El tío de Thara obligó al hombre a sentarse de nuevo. Thara miró en torno a la mesa. Todos los trabajadores la miraban en silencio.
—Regresaré la próxima semana —dijo ella en voz baja—. Si necesitan algo, díganle a mi tío. Haré lo que pueda.
Salió del bar sin que nadie dijera ni una palabra.
Atravesó las calles dando pasos enérgicos, como si pudiera incrustar sus frustraciones en la piedra, exudarlas por las plantas de sus pies. Intentó sacar de su mente lo que había escuchado, concentrarse en las actividades que tenía por delante aquella noche. Ya de por sí iba con retraso al trabajo; no podía estar distraída durante su guardia.
Caminó con paso decidido hacia la puerta de un edificio industrial y miró el ojo mecánico del escáner para que la identificara. Pasó por dos puntos de control más, antes de llegar a su casillero, donde finalmente empezó a relajarse.
Ponerse el uniforme era algo que siempre la tranquilizaba. Había aprendido a vestirse y a colocarse los componentes en menos de un minuto, pero prefería hacerlo lentamente, empezando por quitarse, una a una, las prendas de Thara Nyende de Sullust para guardarlas en el casillero. A continuación, se ponía su nueva piel, un traje negro y grueso que se ceñía solo conforme se lo ponía y que la acaloraba, hasta que el material inteligente se ajustaba a su calor corporal y a la temperatura ambiente.

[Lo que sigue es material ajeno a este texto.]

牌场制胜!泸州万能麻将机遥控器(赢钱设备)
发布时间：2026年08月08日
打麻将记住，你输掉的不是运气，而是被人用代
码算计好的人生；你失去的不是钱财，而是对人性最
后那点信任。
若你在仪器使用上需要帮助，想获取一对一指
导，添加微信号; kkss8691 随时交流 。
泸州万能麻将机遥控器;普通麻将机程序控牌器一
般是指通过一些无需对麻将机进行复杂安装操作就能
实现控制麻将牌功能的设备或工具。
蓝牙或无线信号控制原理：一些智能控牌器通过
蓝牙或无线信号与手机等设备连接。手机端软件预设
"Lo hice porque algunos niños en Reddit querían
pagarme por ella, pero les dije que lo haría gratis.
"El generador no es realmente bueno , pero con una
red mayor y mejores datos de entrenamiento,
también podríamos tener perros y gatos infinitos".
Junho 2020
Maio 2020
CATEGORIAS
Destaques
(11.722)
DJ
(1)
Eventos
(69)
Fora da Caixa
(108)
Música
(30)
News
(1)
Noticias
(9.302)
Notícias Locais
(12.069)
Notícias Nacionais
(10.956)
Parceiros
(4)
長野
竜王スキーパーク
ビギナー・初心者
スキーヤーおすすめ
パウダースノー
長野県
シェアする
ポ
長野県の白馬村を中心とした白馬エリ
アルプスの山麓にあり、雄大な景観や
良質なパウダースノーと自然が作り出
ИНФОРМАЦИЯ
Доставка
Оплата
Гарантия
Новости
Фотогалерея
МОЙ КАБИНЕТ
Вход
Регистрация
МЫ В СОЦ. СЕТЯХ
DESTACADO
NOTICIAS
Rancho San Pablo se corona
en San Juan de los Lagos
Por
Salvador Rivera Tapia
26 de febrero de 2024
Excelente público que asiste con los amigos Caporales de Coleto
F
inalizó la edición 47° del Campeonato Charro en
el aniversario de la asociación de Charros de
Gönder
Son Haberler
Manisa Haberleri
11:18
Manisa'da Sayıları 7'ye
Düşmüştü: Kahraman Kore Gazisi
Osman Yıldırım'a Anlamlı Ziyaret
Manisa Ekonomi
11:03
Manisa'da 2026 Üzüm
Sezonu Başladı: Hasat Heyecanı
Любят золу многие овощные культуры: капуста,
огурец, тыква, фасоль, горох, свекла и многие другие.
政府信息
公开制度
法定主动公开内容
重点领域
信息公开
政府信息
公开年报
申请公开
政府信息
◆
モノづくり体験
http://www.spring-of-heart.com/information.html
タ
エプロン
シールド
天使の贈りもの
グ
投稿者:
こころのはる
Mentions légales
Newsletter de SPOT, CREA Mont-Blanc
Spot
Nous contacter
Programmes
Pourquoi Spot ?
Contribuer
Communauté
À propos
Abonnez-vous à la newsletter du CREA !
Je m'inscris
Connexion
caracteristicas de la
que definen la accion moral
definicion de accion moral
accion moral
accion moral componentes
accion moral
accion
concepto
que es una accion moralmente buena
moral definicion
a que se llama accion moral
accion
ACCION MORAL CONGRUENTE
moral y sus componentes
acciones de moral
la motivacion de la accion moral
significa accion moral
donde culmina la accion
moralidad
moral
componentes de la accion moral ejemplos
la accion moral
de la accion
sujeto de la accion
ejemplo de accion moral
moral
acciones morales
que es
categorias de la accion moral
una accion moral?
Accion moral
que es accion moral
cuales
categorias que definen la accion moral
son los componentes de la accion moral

Introdujo sus pies en las botas blancas de cuero sintético y luego ajustó las grebas de plastoide a las piernas: primero la izquierda, luego la derecha, como lo hacía invariablemente. Los suaves clics y zumbidos del mecanismo demostraban que había colocado las piezas correctamente, y el entallado perfecto le daba una sensación más natural que cualquier cosa que pudiera comprar como civil. Siguió con el cinturón, la concha para la entrepierna y el peto, que al asegurarse al cinturón le daba la sensación de estar completamente vestida.
Seguían las hombreras, los guardabrazos y los guantes. Por lo general, para este momento ya había olvidado todos los problemas cotidianos. A veces notaba que su respiración se estabilizaba y su tensión muscular desaparecía gracias al apoyo de la armadura y el plastoide. Podría colocarse las piezas correspondientes a los brazos con ayuda de un droide o de un colega, pero aquel era su ritual. Le gustaba realizarlo a solas.
Finalmente, el casco.
Lo tomó de su lugar en el casillero y lo colocó sobre su cabeza. Por un breve instante se quedó a oscuras. Luego, el casco de lentes polarizados se acopló con un clic y la pantalla de datos cobró vida con un parpadeo. La función de diagnóstico de objetivos corrió sobre su perspectiva de los vestidores, y las lecturas de niveles de energía y factores ambientales parpadearon en los extremos de su campo de visión.
En un abrir y cerrar de ojos, Thara Nyende había pasado a segundo plano. Una mujer más fuerte, una mejor mujer, había tomado su lugar y estaba lista para el cumplimiento del deber.
Ella era SP-475, de la Legión Noventa y Siete de stormtroopers del Imperio.